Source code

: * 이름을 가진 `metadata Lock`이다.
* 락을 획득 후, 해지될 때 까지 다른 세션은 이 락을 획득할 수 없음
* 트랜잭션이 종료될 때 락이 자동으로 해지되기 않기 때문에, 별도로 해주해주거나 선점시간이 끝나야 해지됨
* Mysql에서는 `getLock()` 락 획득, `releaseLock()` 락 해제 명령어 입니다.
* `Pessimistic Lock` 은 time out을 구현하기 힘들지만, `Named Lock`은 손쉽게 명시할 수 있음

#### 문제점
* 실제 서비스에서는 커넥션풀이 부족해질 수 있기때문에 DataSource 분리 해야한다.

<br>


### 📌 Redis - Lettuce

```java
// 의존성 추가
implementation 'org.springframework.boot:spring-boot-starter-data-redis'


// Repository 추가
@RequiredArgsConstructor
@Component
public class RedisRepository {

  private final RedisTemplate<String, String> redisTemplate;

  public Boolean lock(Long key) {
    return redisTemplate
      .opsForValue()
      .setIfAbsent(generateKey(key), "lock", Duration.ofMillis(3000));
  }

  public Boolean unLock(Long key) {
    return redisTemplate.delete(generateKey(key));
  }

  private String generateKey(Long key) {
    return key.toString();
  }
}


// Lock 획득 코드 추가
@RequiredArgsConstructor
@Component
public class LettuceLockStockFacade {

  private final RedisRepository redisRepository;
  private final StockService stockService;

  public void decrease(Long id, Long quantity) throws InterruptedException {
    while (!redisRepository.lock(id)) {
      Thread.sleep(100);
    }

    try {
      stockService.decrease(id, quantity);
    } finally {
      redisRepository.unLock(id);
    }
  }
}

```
-----
■ WHAT YOU WILL DO: Your answer should be the number of lines in the records that contain the word "quantity", with nothing added.

■ SOLVED PROBLEM: 2